Access to the Internet is an integral part of our daily lifestyles and working practices. If you are isolated at home then email and websites become a vital source of communication and information. The problem is digital inclusion is related to social capital and no one cares if you are digitally excluded if you are already socially marginalised and disempowered. Assistive software should be free. The argument which web developers use to excuse their lack of attention to accessibility – it’s only for a small minority of the population – should be extended to people with sight loss – who have the most to gain from being digitally included. If it’s such a small proportion of the population then it won’t be a big deal to ensure they have the software they need to get online – will it?

lest we forget….

While protests are in the news there’s another – more invisible – coalition led disaster which is causing exclusion and distress on a daily basis. This is the government’s attitude towards people with sight loss who are struggling to operate in digital environments because of insufficient action to ensure digitally inclusive practice and accessible web design. As the government moves towards the online-only provision and management of welfare it’s doing nothing to challenge the increasingly visual nature of the Internet and digital designers assumptions of a narrow range of access criteria (i.e. everyone uses a Mouse, their Eyes and Ears – the MEE-Model).

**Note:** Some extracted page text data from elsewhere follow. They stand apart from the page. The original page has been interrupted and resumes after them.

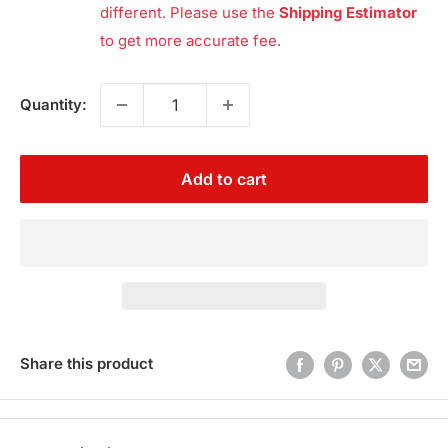
different. Please use the
Shipping Estimator
to get more accurate fee.
Quantity:
Add to cart
Share this product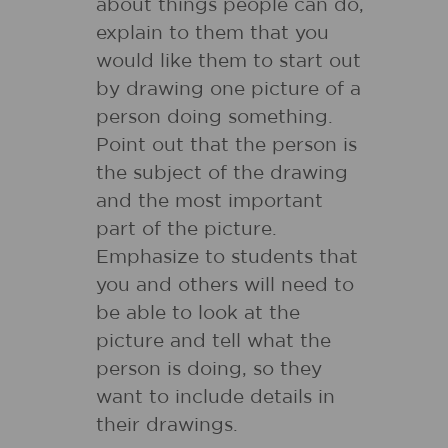
about things people can do,
explain to them that you
would like them to start out
by drawing one picture of a
person doing something.
Point out that the person is
the subject of the drawing
and the most important
part of the picture.
Emphasize to students that
you and others will need to
be able to look at the
picture and tell what the
person is doing, so they
want to include details in
their drawings.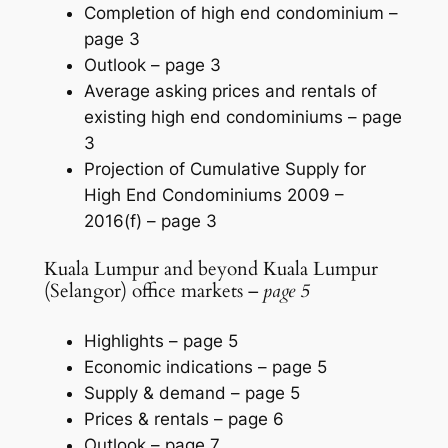
Completion of high end condominium –
page 3
Outlook –
page 3
Average asking prices and rentals of
existing high end condominiums –
page
3
Projection of Cumulative Supply for
High End Condominiums 2009 –
2016(f) –
page 3
Kuala Lumpur and beyond Kuala Lumpur
(Selangor) office markets –
page 5
Highlights –
page 5
Economic indications –
page 5
Supply & demand –
page 5
Prices & rentals –
page 6
Outlook –
page 7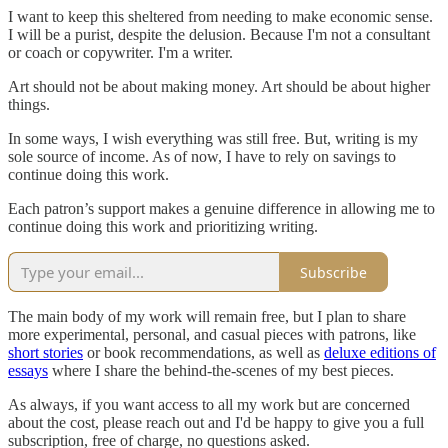
I want to keep this sheltered from needing to make economic sense.
I will be a purist, despite the delusion. Because I'm not a consultant
or coach or copywriter. I'm a writer.
Art should not be about making money. Art should be about higher
things.
In some ways, I wish everything was still free. But, writing is my
sole source of income. As of now, I have to rely on savings to
continue doing this work.
Each patron’s support makes a genuine difference in allowing me to
continue doing this work and prioritizing writing.
Subscribe
The main body of my work will remain free, but I plan to share
more experimental, personal, and casual pieces with patrons, like
short stories
or book recommendations, as well as
deluxe editions of
essays
where I share the behind-the-scenes of my best pieces.
As always, if you want access to all my work but are concerned
about the cost, please reach out and I'd be happy to give you a full
subscription, free of charge, no questions asked.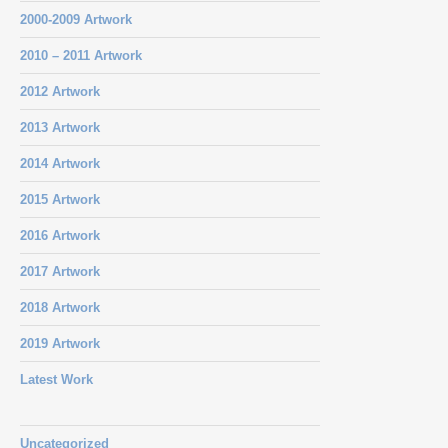
2000-2009 Artwork
2010 – 2011 Artwork
2012 Artwork
2013 Artwork
2014 Artwork
2015 Artwork
2016 Artwork
2017 Artwork
2018 Artwork
2019 Artwork
Latest Work
Uncategorized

This is making it difficult to impossible for users of assistive technology, in particular screen readers, to have equity of digital access. At the same time it also ensures denial of participation in the public sphere where the platforms for debate and dissent are increasingly digital ones.

Digital discrimination is already a serious problem and will become even more critical as more services look to online provision believing it will increase efficiency and cut costs. Assumptions about access need to be challenged; not everyone can operate an out of the box laptop bought from a local supermarket or a high street retailer and the way in which the government is choosing to ignore this is an issue which needs to be made more public.